A Hierarchical Recurrent Neural Network for Symbolic Melody Generation
This addresses the challenge of long-term structure in melody generation for music AI applications, but it is incremental as it builds on existing neural network approaches.
The authors tackled the problem of generating symbolic melodies with long-term structure by proposing a hierarchical recurrent neural network with three LSTM subnetworks working in a coarse-to-fine manner, and it produced better melodies than state-of-the-art models like MidiNet and MusicVAE in human evaluations.

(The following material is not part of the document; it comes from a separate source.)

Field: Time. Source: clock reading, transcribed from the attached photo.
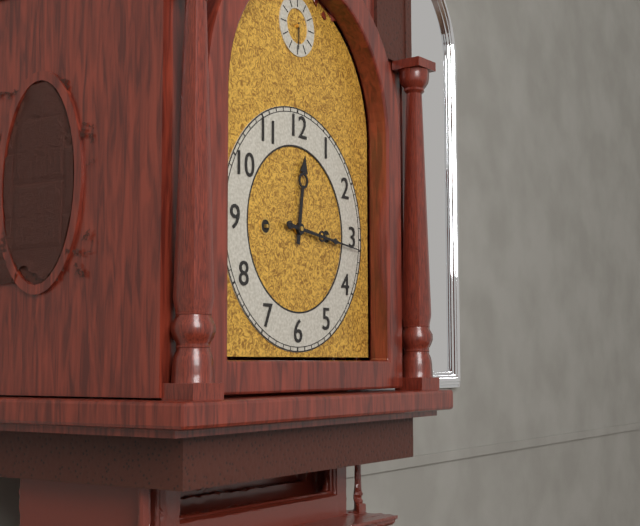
12:16
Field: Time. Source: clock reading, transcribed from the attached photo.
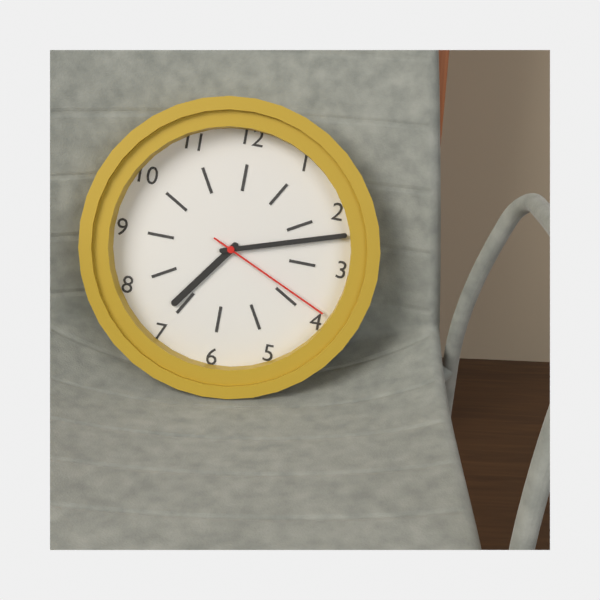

In recent years, neural networks have been used to generate symbolic melodies. However, the long-term structure in the melody has posed great difficulty for designing a good model. In this paper, we present a hierarchical recurrent neural network for melody generation, which consists of three Long-Short-Term-Memory (LSTM) subnetworks working in a coarse-to-fine manner along time. Specifically, the three subnetworks generate bar profiles, beat profiles and notes in turn, and the output of the high-level subnetworks are fed into the low-level subnetworks, serving as guidance for generating the finer time-scale melody components in low-level subnetworks. Two human behavior experiments demonstrate the advantage of this structure over the single-layer LSTM which attempts to learn all hidden structures in melodies. Compared with the state-of-the-art models MidiNet and MusicVAE, the hierarchical recurrent neural network produces better melodies evaluated by humans.